Ja nun wechselt es fast täglich, heute Nacht noch Frost, aber weiter südlich auch Schnee, aber man spürt es, der Frühling kommt! Die Knospen entwickeln sich, das Gras wird grüner, die Vögel singen anders schon. Die Fassnen sammeln sich in Gruppen, viele Hennen finden sich nun ein, da heißt es, Nachschub an Hühnerfutter besorgen. Die Meisen kommen weniger, vermutlich sind schon viele Raupen unter den Bsumrinden aktiv.

Ich werde das dieses Jahr mehr beobachten, denn keine Ausflüge zu den Hansestädten, Freunden geplant, oder ins südlichere Deutschland, was ich sonst so liebte, wenn es dort schon viel mildere Wetter gibt.

Ich beschränke mich weiterhin sehr bewusst. Ab heute kann ich mich zum Impfen anmelden, ich denke der Server wird abstürzen, ich rechne eher mit Termin im Sommer, und vordrängeln geht gar nicht. Sollen doch endlich Impfstoffe für die Kinder Erzieher auf den Markt kommen, ich kann mit Distanz leben.

Aber mir fällt es ab und zu sehr schwer, weil das mal eben im Cafe einen Kaffee mit Zeitung, es war nichts besonderes, aber es fehlt.

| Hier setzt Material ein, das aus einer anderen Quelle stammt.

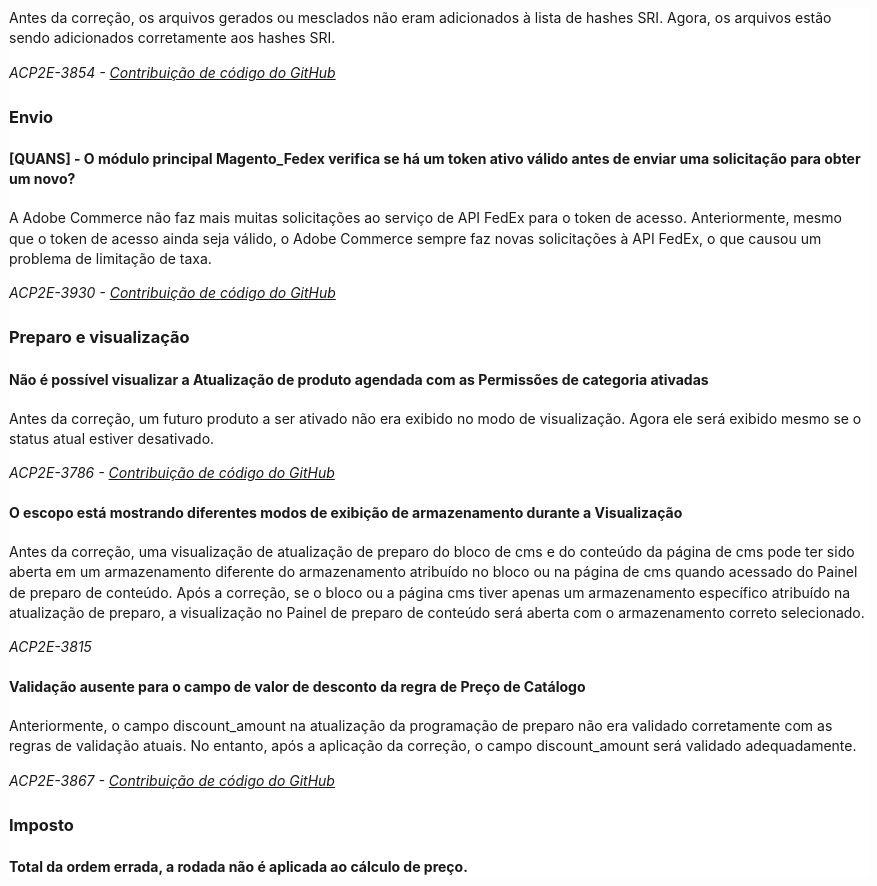 Antes da correção, os arquivos gerados ou mesclados não eram adicionados à lista de hashes SRI. Agora, os arquivos estão sendo adicionados corretamente aos hashes SRI.

_ACP2E-3854 - [Contribuição de código do GitHub](https://github.com/magento/magento2/commit/4ca73607)_

### Envio

#### [QUANS] - O módulo principal Magento_Fedex verifica se há um token ativo válido antes de enviar uma solicitação para obter um novo?

A Adobe Commerce não faz mais muitas solicitações ao serviço de API FedEx para o token de acesso. Anteriormente, mesmo que o token de acesso ainda seja válido, o Adobe Commerce sempre faz novas solicitações à API FedEx, o que causou um problema de limitação de taxa.

_ACP2E-3930 - [Contribuição de código do GitHub](https://github.com/magento/magento2/commit/4ca73607)_

### Preparo e visualização

#### Não é possível visualizar a Atualização de produto agendada com as Permissões de categoria ativadas

Antes da correção, um futuro produto a ser ativado não era exibido no modo de visualização. Agora ele será exibido mesmo se o status atual estiver desativado.

_ACP2E-3786 - [Contribuição de código do GitHub](https://github.com/magento/magento2/commit/7accebfa)_

#### O escopo está mostrando diferentes modos de exibição de armazenamento durante a Visualização

Antes da correção, uma visualização de atualização de preparo do bloco de cms e do conteúdo da página de cms pode ter sido aberta em um armazenamento diferente do armazenamento atribuído no bloco ou na página de cms quando acessado do Painel de preparo de conteúdo. Após a correção, se o bloco ou a página cms tiver apenas um armazenamento específico atribuído na atualização de preparo, a visualização no Painel de preparo de conteúdo será aberta com o armazenamento correto selecionado.

_ACP2E-3815_

#### Validação ausente para o campo de valor de desconto da regra de Preço de Catálogo

Anteriormente, o campo discount_amount na atualização da programação de preparo não era validado corretamente com as regras de validação atuais. No entanto, após a aplicação da correção, o campo discount_amount será validado adequadamente.

_ACP2E-3867 - [Contribuição de código do GitHub](https://github.com/magento/magento2/commit/462ede94)_

### Imposto

#### Total da ordem errada, a rodada não é aplicada ao cálculo de preço.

Ja der Tourismus drängelt, aber ich denke das alles ist schwierig. Hier bei uns leben ja fast alle direkt oder indirekt auf den Inseln davon, aber sie begreifen nicht, wie schlimm die Pandemie wieder werden könnte . Aber es ist wie beim Autoverkehr auf der Autobahn, das Recht zu rasen wird höher bewertet als das Leben. Und das Recht auf Urlaub scheint wichtiger als das Recht der Kinder auf gute Versorgung.

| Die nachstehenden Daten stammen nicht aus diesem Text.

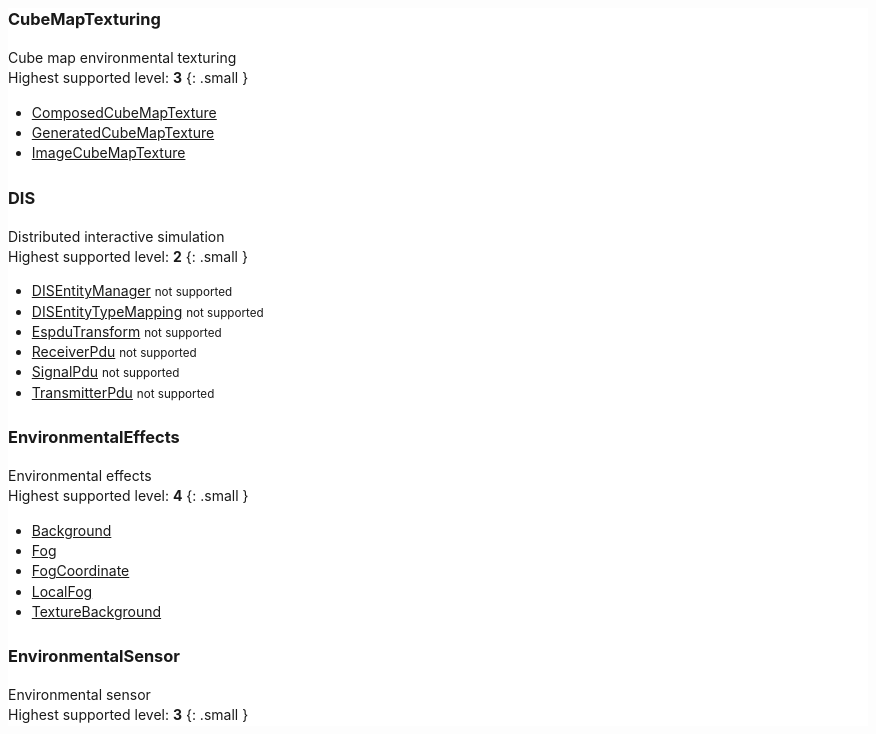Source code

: ### CubeMapTexturing

Cube map environmental texturing<br>
Highest supported level: **3**
{: .small }

- [ComposedCubeMapTexture](/x_ite/components/cubemaptexturing/composedcubemaptexture/) [<i class="fa-regular fa-image example-icon" title="Comes with example."></i>](/x_ite/components/cubemaptexturing/composedcubemaptexture/#example)
- [GeneratedCubeMapTexture](/x_ite/components/cubemaptexturing/generatedcubemaptexture/) [<i class="fa-regular fa-image example-icon" title="Comes with example."></i>](/x_ite/components/cubemaptexturing/generatedcubemaptexture/#example)
- [ImageCubeMapTexture](/x_ite/components/cubemaptexturing/imagecubemaptexture/)

### DIS

Distributed interactive simulation<br>
Highest supported level: **2**
{: .small }

- [DISEntityManager](/x_ite/components/dis/disentitymanager/) <small class="red">not supported</small>
- [DISEntityTypeMapping](/x_ite/components/dis/disentitytypemapping/) <small class="red">not supported</small>
- [EspduTransform](/x_ite/components/dis/espdutransform/) <small class="red">not supported</small>
- [ReceiverPdu](/x_ite/components/dis/receiverpdu/) <small class="red">not supported</small>
- [SignalPdu](/x_ite/components/dis/signalpdu/) <small class="red">not supported</small>
- [TransmitterPdu](/x_ite/components/dis/transmitterpdu/) <small class="red">not supported</small>

### EnvironmentalEffects

Environmental effects<br>
Highest supported level: **4**
{: .small }

- [Background](/x_ite/components/environmentaleffects/background/) [<i class="fa-regular fa-image example-icon" title="Comes with example."></i>](/x_ite/components/environmentaleffects/background/#example)
- [Fog](/x_ite/components/environmentaleffects/fog/) [<i class="fa-regular fa-image example-icon" title="Comes with example."></i>](/x_ite/components/environmentaleffects/fog/#example)
- [FogCoordinate](/x_ite/components/environmentaleffects/fogcoordinate/)
- [LocalFog](/x_ite/components/environmentaleffects/localfog/) [<i class="fa-regular fa-image example-icon" title="Comes with example."></i>](/x_ite/components/environmentaleffects/localfog/#example)
- [TextureBackground](/x_ite/components/environmentaleffects/texturebackground/) [<i class="fa-regular fa-image example-icon" title="Comes with example."></i>](/x_ite/components/environmentaleffects/texturebackground/#example)

### EnvironmentalSensor

Environmental sensor<br>
Highest supported level: **3**
{: .small }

Es ginge dort auch gebremst, nein, wir Menschen wollen unvernünftig sein dürfen.

Darf jeder sicher, aber nur solange, er andere nicht gefährdet. Ich sah ja das neue riesige Kreuzfahrtschiff der Mayerwerft in Papenburg ausgedockt, mir unerklärlich, wie man dort sein mag. Und für diesen Kommerz wird alles untergeordnet, nun auch die Arbeit selber, billige Lohnarbeitnehmer verdrängen feste Arbeitsstellen,

Irrsinn das alles für mich, ebenso die Riesenschiffe mit Containerfracht, die Elbe ist nun genauso schlammig wie die Ems vom ständigen Vertiefen und Ausbaggern und das Fischleben ist tot, kaum noch Stinte. Wir begreifen es wohl nie, wie empfindlich unsere Welt ist, aber jeder braucht alles wie der Nachbar, billig, damit man nicht verzichten muss. Und das geht nur mit billiger herstellen transportieren über die Masse, ich sehe das ändert leider auch die Pandemie noch nicht.

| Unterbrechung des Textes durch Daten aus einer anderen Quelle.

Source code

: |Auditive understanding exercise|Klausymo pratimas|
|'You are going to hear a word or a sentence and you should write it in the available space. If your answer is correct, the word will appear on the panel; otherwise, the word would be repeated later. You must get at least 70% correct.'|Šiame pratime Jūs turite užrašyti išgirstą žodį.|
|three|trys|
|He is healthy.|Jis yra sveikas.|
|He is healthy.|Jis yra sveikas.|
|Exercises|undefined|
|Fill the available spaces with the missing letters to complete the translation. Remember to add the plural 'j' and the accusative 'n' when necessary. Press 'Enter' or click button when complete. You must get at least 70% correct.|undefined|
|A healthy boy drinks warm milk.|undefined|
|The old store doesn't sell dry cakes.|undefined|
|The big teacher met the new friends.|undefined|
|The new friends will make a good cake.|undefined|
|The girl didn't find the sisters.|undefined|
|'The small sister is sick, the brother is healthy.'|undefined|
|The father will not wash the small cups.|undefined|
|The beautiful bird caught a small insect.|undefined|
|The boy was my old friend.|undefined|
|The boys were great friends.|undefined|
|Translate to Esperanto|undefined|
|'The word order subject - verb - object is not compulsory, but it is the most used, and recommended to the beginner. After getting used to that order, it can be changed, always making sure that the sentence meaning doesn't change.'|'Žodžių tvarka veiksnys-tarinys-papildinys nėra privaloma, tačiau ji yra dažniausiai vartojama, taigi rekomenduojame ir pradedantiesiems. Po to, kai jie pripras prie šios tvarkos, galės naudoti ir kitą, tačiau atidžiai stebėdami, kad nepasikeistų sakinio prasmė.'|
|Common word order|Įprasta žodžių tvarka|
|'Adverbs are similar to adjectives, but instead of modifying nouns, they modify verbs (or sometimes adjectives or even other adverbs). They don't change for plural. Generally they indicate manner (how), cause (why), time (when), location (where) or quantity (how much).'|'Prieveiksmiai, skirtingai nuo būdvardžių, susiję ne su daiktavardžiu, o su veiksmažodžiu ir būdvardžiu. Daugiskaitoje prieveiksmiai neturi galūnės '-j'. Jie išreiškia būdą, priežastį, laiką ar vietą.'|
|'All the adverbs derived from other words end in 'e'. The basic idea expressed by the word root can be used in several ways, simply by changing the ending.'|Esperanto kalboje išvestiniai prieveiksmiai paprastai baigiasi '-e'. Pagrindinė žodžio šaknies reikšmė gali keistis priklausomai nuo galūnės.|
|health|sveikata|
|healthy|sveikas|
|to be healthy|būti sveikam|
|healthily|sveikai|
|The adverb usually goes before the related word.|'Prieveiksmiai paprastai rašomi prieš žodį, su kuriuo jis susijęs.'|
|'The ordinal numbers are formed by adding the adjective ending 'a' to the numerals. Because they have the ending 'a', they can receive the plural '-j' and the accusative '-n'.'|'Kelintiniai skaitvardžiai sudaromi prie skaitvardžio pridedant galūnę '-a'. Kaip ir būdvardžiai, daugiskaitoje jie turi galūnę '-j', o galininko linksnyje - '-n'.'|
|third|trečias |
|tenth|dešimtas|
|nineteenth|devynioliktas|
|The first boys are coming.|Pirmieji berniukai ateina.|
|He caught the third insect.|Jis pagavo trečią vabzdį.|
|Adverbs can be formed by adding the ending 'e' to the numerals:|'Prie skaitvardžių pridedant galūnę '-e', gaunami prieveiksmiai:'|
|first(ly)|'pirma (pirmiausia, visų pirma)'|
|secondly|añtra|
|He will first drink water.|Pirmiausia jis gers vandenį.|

Aber auch der Heringsfang der Ostsee stand kurz vor dem Zusammenbruch, und wieder hadern die Fischer, es gäbe doch genug Fisch, nein nur noch regional sagen die Wissenschaftler, große Bereiche der Ostsee sind leer. Die Zeit wird zeigen, wer Recht hat.

Wir Menschen sind unmäßig , die Gier ist kein guter Ratgeber. Freiwillig weniger und fair gezahlt, das machen nur wenige mit, sich zurücknehmen fällt schwer aber ist die Basis des Zusammenlebens.

Egal, ich werde meinen Weg gehen, und nun ist der Haushalt dran.